S. feels a sudden, sharp displacement — a schpilkes, you might say. The diner’s walls are becoming translucent, the patrons mere flickering shadows in a cinematic projection racking its focus. He is in the Interzone now, the space between the sentences, where the narrative-police have no jurisdiction.
He looks at his hands. They are beginning to pixelate, the edges of his fingers blurring into the steam rising from his coffee. He is a run-on sentence sprinting toward a terminal punctuation mark that keeps receding.
The man with the titanium teeth is sitting in the booth across from him. He is eating a plate of raw, unedited verbs. Chanting: i before e, except after seizures.
“The cut-up is the only way out,” the man abruptly says, his teeth glinting like surgical instruments. “We must rearrange the reality-film. We must splice the sunset into the middle of the breakfast.”
S. nods. The coffee does not nod back, but he feels the caffeine beginning to rewrite his nervous system. He is ready for the next clause.

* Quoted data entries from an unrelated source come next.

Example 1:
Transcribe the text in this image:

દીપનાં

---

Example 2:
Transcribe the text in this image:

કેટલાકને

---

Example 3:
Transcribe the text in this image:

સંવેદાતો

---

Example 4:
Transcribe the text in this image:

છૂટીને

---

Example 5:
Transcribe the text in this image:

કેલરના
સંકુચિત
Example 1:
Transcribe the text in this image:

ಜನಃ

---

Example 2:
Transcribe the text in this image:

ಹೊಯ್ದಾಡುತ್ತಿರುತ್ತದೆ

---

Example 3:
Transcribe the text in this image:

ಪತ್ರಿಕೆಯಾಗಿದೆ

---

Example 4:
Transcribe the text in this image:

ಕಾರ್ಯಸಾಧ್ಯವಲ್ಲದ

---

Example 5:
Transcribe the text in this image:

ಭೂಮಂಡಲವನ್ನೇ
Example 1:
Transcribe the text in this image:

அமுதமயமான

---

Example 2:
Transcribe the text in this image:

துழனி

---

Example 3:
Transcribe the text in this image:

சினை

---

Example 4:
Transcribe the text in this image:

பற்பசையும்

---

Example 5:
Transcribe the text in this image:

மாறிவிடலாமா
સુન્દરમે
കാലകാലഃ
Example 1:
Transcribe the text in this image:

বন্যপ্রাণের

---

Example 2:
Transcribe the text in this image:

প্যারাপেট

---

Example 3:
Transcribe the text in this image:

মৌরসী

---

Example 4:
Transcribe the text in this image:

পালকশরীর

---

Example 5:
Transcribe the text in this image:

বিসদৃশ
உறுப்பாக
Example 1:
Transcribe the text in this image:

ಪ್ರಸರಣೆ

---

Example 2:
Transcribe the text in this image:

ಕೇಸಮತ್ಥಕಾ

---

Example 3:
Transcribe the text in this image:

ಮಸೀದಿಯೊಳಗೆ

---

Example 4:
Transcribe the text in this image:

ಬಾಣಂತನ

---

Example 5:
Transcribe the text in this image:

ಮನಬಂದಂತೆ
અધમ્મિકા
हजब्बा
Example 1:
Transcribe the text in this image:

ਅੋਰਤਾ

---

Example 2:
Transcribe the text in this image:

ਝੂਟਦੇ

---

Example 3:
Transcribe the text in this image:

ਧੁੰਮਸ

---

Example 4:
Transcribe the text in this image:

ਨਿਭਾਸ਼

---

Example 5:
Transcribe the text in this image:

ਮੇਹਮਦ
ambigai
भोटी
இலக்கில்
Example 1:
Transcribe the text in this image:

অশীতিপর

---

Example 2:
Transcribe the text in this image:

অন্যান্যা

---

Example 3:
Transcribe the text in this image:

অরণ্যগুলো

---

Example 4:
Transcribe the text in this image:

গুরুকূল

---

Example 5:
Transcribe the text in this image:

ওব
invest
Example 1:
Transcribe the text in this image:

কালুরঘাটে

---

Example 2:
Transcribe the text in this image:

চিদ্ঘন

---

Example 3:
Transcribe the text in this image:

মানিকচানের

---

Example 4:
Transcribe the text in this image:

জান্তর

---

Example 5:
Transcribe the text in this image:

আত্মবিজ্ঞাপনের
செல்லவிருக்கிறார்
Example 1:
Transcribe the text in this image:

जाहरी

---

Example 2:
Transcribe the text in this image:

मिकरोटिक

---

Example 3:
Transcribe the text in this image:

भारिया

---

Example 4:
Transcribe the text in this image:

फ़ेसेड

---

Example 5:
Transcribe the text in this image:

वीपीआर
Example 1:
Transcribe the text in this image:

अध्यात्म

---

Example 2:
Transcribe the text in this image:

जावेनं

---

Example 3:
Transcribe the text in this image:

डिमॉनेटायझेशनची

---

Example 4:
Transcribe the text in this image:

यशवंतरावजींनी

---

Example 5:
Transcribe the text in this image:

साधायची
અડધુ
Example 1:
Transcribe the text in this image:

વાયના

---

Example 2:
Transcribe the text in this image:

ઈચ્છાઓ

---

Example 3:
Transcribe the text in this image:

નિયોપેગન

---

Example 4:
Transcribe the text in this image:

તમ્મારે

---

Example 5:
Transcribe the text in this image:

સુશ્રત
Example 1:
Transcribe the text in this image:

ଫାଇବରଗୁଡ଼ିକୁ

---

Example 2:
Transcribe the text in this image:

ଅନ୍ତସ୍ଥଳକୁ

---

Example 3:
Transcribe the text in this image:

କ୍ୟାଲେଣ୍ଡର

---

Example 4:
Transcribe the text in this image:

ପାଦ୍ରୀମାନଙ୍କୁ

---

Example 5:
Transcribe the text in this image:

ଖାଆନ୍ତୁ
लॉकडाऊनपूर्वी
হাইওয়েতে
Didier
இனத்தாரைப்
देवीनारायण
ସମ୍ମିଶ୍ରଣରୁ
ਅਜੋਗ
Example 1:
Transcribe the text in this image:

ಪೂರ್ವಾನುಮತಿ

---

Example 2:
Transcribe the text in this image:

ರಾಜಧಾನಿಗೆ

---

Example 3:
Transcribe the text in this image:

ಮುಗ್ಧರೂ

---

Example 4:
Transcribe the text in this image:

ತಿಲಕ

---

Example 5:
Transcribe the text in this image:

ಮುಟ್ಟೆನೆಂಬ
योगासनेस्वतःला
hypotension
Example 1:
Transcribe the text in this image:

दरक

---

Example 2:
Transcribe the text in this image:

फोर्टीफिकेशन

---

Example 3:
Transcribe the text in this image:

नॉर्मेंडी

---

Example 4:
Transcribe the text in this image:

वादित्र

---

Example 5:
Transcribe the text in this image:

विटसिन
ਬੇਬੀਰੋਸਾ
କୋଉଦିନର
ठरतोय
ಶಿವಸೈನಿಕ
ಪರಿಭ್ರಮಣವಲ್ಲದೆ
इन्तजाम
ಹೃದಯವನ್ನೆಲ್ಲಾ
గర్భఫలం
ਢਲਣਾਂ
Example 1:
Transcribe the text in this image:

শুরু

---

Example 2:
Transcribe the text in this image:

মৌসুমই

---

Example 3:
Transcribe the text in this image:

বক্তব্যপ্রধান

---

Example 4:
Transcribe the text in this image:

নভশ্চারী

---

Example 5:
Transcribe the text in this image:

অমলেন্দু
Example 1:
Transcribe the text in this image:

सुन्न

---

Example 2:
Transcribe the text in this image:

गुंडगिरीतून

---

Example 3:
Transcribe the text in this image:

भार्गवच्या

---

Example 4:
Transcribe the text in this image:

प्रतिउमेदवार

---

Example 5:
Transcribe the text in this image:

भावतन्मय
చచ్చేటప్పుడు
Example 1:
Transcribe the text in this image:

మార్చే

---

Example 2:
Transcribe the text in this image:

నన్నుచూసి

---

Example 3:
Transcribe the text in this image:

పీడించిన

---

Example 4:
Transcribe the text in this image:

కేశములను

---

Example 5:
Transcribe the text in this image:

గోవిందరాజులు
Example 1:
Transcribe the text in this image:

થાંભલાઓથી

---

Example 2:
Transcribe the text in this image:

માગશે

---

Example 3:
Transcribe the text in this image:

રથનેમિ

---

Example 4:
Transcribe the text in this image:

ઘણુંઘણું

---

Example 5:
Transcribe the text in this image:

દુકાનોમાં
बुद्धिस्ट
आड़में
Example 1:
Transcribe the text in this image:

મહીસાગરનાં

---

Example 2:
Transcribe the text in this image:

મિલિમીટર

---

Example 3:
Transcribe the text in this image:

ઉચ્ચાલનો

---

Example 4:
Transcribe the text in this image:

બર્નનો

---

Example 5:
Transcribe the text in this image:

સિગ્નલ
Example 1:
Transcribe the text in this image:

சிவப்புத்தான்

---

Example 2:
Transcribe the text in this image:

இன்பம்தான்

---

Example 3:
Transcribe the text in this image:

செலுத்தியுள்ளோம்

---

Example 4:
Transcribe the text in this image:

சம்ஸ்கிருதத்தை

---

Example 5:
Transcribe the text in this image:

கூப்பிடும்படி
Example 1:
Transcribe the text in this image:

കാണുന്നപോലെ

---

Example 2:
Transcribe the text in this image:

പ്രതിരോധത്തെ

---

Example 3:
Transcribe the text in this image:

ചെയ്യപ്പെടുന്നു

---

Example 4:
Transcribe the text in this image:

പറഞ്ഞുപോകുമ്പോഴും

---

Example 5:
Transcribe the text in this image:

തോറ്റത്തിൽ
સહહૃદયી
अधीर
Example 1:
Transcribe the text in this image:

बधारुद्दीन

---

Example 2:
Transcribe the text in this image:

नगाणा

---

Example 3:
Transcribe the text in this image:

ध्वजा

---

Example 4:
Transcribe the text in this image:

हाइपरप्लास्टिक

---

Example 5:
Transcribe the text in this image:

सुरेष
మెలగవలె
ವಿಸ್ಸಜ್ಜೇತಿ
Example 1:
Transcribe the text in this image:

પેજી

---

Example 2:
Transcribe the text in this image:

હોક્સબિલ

He is ready to be edited.
In short — he quanders on.

What I’m Reading:
Writing anything and expecting somebody else to read it is an act of hubris, but nothing good can be written without persistent doubts, one of the paradoxes of a writing life. I don’t believe that I have ever taught anyone to write. Every writer in the end is an autodidact. It’s a lifelong course of study, or should be. You must believe that you are the only person for this job, which is a fact.